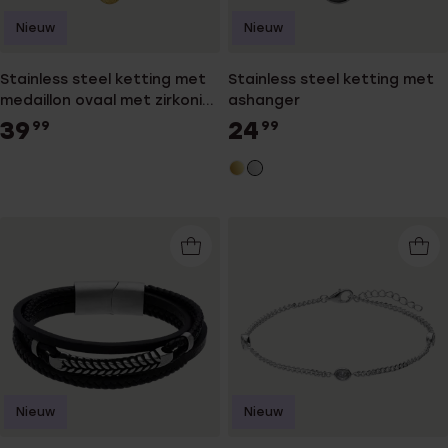
Nieuw
Nieuw
Stainless steel ketting met
Stainless steel ketting met
medaillon ovaal met zirkonia
ashanger
voor dames
39
24
99
99
Nieuw
Nieuw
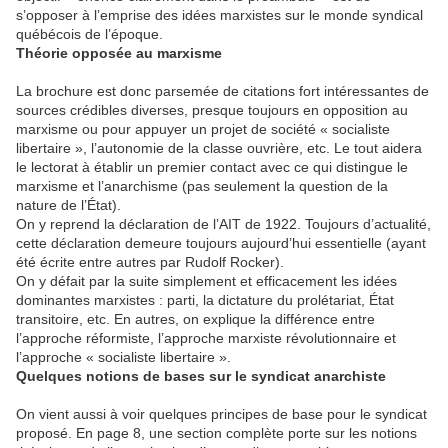
s’opposer à l’emprise des idées marxistes sur le monde syndical
québécois de l’époque.
Théorie opposée au marxisme
La brochure est donc parsemée de citations fort intéressantes de
sources crédibles diverses, presque toujours en opposition au
marxisme ou pour appuyer un projet de société « socialiste
libertaire », l’autonomie de la classe ouvrière, etc. Le tout aidera
le lectorat à établir un premier contact avec ce qui distingue le
marxisme et l’anarchisme (pas seulement la question de la
nature de l’État).
On y reprend la déclaration de l’AIT de 1922. Toujours d’actualité,
cette déclaration demeure toujours aujourd’hui essentielle (ayant
été écrite entre autres par Rudolf Rocker).
On y défait par la suite simplement et efficacement les idées
dominantes marxistes : parti, la dictature du prolétariat, État
transitoire, etc. En autres, on explique la différence entre
l’approche réformiste, l’approche marxiste révolutionnaire et
l’approche « socialiste libertaire ».
Quelques notions de bases sur le syndicat anarchiste
On vient aussi à voir quelques principes de base pour le syndicat
proposé. En page 8, une section complète porte sur les notions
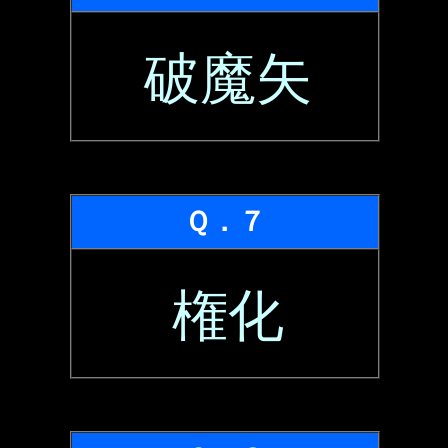
破魔矢
Ｑ．７
権化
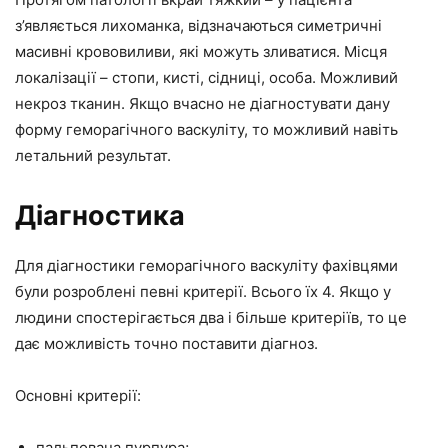
з’являється лихоманка, відзначаються симетричні
масивні крововиливи, які можуть зливатися. Місця
локалізації – стопи, кисті, сідниці, особа. Можливий
некроз тканин. Якщо вчасно не діагностувати дану
форму геморагічного васкуліту, то можливий навіть
летальний результат.
Діагностика
Для діагностики геморагічного васкуліту фахівцями
були розроблені певні критерії. Всього їх 4. Якщо у
людини спостерігається два і більше критеріїв, то це
дає можливість точно поставити діагноз.
Основні критерії:
пальпована пурпура;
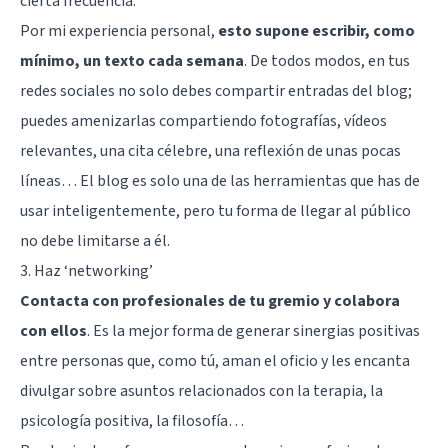
cierta frecuencia.
Por mi experiencia personal,
esto supone escribir, como
mínimo, un texto cada semana
. De todos modos, en tus
redes sociales no solo debes compartir entradas del blog;
puedes amenizarlas compartiendo fotografías, vídeos
relevantes, una cita célebre, una reflexión de unas pocas
líneas… El blog es solo una de las herramientas que has de
usar inteligentemente, pero tu forma de llegar al público
no debe limitarse a él.
3. Haz ‘networking’
Contacta con profesionales de tu gremio y colabora
con ellos
. Es la mejor forma de generar sinergias positivas
entre personas que, como tú, aman el oficio y les encanta
divulgar sobre asuntos relacionados con la terapia, la
psicología positiva, la filosofía…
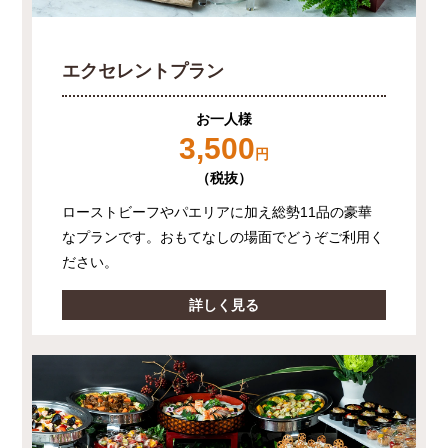
エクセレントプラン
お一人様
3,500
円
（税抜）
ローストビーフやパエリアに加え総勢11品の豪華
なプランです。おもてなしの場面でどうぞご利用く
ださい。
詳しく見る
━━━━━━━━━━━━━━━━━━━━━━━━━━━━━━
*What needs to be done*:
Where a line in the records above contains the word "libertaire", copy that line.

*Response*:
libertaire », l’autonomie de la classe ouvrière, etc. Le tout aidera
l’approche « socialiste libertaire ».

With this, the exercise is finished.